Compensation for channel partners is changing in response to competition and new product sets, according to results of PHONE+’s agent compensation survey, which received nearly two dozen responses. The poll reprises one conducted in fall 2002.
Respondents to the 2004 survey reported a majority of their revenue from network services with hardware and consulting typically running a distant second and third, respectively. They cited commissions ranging from 6 to 40 percent on voice services, and 6 to 30 percent on data and enhanced services. Average commissions were reported in the mid-to-high teens.
One agent, who did not want to be named, says carriers are restructuring payment in line with the changes in the competitive landscape and pricing reductions over the past few years.
“Voice is going down,” he says, adding, “managed services and enhanced features are rewarded with bonuses.” Convergent services, like VoIP, for example, typically offer a bigger return for agents as IP telephony players scramble for market share.
“VoIP services seem to be garnering higher commissions during what is generally a launch phase for most carriers,” says Emmet Tydings, president of AB&T Telecom. “This makes sense because it is important for both the carrier and the master agent to make as much impact in this area, as quickly as possible, to get into a leadership position.”
Geoffrey Shepstone, president of master agency Telecom Brokerage Inc., notes add-on products, such as conferencing, managed network services and software packages, also boost commissions.
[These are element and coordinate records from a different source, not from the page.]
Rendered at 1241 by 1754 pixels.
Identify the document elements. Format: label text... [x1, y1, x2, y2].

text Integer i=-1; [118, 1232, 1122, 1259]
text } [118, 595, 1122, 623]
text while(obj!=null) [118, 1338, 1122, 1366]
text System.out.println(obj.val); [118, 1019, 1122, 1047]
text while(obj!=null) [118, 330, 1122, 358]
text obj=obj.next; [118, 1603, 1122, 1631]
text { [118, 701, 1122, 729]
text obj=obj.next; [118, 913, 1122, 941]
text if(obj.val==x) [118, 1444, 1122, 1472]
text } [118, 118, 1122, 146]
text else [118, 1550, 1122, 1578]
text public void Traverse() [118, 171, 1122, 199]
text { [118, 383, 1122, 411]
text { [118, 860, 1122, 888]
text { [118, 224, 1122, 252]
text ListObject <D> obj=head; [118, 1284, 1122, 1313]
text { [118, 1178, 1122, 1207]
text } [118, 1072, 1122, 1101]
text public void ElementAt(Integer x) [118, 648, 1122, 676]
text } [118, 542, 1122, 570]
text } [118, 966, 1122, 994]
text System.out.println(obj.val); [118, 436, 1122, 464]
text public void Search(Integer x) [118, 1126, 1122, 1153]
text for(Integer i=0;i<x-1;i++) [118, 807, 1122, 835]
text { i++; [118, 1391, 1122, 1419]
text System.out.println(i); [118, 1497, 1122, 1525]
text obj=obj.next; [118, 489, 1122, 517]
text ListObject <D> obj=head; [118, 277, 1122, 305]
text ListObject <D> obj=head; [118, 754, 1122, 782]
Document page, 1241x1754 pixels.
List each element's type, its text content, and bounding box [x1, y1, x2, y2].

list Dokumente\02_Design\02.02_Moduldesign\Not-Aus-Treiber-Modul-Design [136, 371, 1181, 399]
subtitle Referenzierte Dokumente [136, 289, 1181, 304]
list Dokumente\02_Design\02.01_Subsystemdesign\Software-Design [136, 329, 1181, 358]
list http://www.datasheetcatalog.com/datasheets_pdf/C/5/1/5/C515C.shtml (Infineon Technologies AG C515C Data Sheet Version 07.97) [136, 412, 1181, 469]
Hardware also is a growing source of revenue for companies such as Broadline Solutions, which is seeing more commissions on equipment, such as business telephone systems, headsets, wireless nodes and cabling.
Consulting and project management are increasing revenue generators, according to one anonymous master agent. Several respondents noted the general trend away from front-loaded to residual models. However, this transition is not in place across the board.
“The compensation packages vary drastically between carriers,” notes Robert Goble, president and CEO of Venicom Inc. “[O]ne RBOC currently pays about $3 to $4 a month residually for a basic business line, and another RBOC is currently paying an upfront commission of $150. … These disparities between carriers seem to be growing each year as they struggle to handle their own balance of immediate profitability versus future market-share acquisition.”
Vendor compensation packages also vary by their approaches to two-tier distribution. Russ Madsen, president of Anavon Communications, notes that carriers seem to be using online data entry and quoting tools as justification for lowering commissions and bypassing master agents in securing business.
In contrast, master agency X4 Communications says from its perspective, carrier compensation is changing for the better. “We have experienced more and more carriers increasing their focus on the alternate channel and raising the commissions,” says Steve Braverman, CEO. “This is great for our agents since we pass on the increase.”
Similarly, master agency Spring Valley Marketing Group LLC (SVMG) has noticed carriers are leaning more on masters than on acquiring agents directly. “The carriers then compensate the masters to manage the agents,” says Doug Boyce, vice president of finance and sales for SVMG.
Spiffs, promos and bonuses also remain in vendors’ bags of tricks, but some agents say they aren’t always beneficial, noting incentives can distract from customer service. One survey participant says spiffs that drive new business lead to poor decision-making on the part of agents.
“Customer needs and long-term relationships should beat the spiffs in the end for all, but greed gets in the way,” he says.
When it comes to recommending one provider over another, most agents try to remain unbiased, but spiffs often make or break a deal, as evidenced in the survey responses.
“Spiffs can [be] the deciding factor especially when customer prices are so close,” says SVMG’s Boyce.
TBI’s Shepstone agrees. “If carrier A had a slightly lower price, but an agent could quickly earn an additional $750 upfront bonus from carrier B, we are seeing some agents pick the carrier offering the bonus,” he says.
Only five respondents said some providers are not more attractive than others because they offer new forms of payment such as fees and bonuses.